Ebenso wie die neue Generation des Kußmäulchens (Hypocyrta glabra). Es blüht unverdrossen orange vor sich hin, die Einzelblüte ist nicht rasend auffällig, doch bei näherem Besehen entdeckt man einen zum Kuss gespitzter Mund. Die ledrigen grünen Blättchen sehen immer wie frisch geduscht aus.

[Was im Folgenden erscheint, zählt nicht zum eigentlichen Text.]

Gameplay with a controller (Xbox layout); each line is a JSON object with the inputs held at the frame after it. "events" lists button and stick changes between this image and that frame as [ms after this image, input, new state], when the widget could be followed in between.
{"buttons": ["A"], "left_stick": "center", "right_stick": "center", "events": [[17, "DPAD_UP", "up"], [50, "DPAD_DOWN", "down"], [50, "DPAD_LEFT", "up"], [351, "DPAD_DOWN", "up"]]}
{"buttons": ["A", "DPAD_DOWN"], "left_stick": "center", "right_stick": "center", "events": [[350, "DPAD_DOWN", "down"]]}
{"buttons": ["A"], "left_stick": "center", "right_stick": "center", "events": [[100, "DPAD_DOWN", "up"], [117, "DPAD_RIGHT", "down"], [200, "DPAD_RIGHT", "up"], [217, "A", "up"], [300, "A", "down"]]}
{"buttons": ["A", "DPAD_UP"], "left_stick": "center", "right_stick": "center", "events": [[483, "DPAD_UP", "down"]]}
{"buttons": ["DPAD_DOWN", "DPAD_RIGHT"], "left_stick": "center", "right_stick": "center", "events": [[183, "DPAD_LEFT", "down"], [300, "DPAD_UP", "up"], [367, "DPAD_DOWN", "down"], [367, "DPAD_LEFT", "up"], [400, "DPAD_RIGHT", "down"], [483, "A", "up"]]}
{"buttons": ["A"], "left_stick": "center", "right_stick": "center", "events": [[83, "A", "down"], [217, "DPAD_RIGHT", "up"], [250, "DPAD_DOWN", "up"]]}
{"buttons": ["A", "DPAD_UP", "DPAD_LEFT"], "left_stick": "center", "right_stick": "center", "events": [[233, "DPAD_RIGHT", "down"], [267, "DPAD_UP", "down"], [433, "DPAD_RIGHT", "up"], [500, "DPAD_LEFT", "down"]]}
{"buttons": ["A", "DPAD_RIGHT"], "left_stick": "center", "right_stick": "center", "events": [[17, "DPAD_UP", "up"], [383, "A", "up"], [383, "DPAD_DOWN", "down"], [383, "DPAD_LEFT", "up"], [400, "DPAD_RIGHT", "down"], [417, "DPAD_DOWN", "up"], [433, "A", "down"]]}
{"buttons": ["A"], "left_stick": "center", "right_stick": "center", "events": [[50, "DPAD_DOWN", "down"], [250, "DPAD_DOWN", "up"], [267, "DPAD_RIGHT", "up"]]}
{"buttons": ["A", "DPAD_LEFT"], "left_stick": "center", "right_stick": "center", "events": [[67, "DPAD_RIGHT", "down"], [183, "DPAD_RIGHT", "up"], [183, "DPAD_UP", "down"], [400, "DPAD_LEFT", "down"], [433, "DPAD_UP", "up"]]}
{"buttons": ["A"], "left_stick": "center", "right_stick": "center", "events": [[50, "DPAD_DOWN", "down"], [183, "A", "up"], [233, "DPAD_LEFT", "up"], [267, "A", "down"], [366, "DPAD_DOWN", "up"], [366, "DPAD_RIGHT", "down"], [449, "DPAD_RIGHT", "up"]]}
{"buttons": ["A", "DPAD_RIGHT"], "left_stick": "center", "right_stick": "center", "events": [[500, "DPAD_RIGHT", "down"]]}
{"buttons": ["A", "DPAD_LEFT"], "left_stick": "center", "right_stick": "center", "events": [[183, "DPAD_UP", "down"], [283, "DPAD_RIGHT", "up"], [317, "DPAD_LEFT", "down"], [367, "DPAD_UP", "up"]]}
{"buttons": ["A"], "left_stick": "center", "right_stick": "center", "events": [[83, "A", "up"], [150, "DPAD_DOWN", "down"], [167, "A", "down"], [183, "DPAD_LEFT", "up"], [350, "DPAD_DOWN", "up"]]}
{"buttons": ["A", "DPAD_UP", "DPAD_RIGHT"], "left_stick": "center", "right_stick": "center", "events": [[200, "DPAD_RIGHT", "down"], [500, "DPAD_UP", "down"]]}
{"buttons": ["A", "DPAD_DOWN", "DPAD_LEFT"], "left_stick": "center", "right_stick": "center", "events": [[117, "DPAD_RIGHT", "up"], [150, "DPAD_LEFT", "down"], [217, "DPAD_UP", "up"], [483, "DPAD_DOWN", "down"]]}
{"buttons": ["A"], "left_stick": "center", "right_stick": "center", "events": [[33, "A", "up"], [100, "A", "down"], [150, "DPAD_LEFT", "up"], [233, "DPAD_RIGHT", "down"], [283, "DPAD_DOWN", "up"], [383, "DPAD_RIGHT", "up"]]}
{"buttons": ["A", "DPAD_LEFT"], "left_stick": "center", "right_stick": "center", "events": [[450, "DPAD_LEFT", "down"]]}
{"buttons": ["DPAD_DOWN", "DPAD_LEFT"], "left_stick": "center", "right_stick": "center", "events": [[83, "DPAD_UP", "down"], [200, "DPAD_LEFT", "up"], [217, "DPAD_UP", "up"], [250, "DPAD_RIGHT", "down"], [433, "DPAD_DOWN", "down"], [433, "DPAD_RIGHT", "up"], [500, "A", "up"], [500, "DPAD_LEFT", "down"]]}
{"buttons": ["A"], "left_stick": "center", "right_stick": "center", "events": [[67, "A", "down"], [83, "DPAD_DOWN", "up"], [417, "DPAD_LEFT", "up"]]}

Nun fehlt nur noch die Schamblume (Aeschynanthus), eine Hängepflanze, die außer einem warmen Zimmer, leidlich Licht und nicht ganz kaltem Wasser keine Ansprüche hat und trotzdem mit auffälligen rot-orangen Trichterblüten erfreut. Angeblich von Juli bis Oktober.   

Grüne Oase: 

Regenerationsfähig 

Unsereins verbringt zum Zwecke der Regeneration ein paar Stunden in der Wellness-und Sauna-Landschaft einer Therme. Bei Pflanzen versteht man unter Regeneration die Fähigkeit, verlorengegangene Pflanzenteile wieder nachzubilden. Diese Fähigkeit ist recht unterschiedlich ausgeprägt. Wir pflücken einen Pfälzer (korrekt „Steckling“) von einer Pflanze ab. Beide Teile haben nun Grundlegendes verloren: Der Pflanze fehlt die Triebspitze, dem Steckling die Wurzel. Und beide sind in der Lage die nun fehlenden Teile nachzubilden. Damit ein Steckling bewurzeln kann, braucht es in der Regel ein Sprossstück, denn nur aus diesem Gewebe kann ein Wurzelgewebe generiert werden. Anders bei den Gesneriengewächsen. Sie gehören zu jener sehr kleinen Pflanzengruppe, die nur aus einem Blatt(stück) eine komplette Pflanze generieren kann. Würde man ein Pelargonienblatt, also ohne Stammstück, zu bewurzeln versuchen, gelingt dies zwar manchmal, das Blatt lebt dann aber einfach seine Lebenszeit und stirbt dann ab, ohne dass sich aus diesem Blatt eine Pflanze bilden kann. Nimmt man dagegen als Vermehrungsmaterial ein an der Mittelrippe durchgeschnittenes Blatt eines Usambaraveilchens, kann man mit einigen Nachkommen rechnen.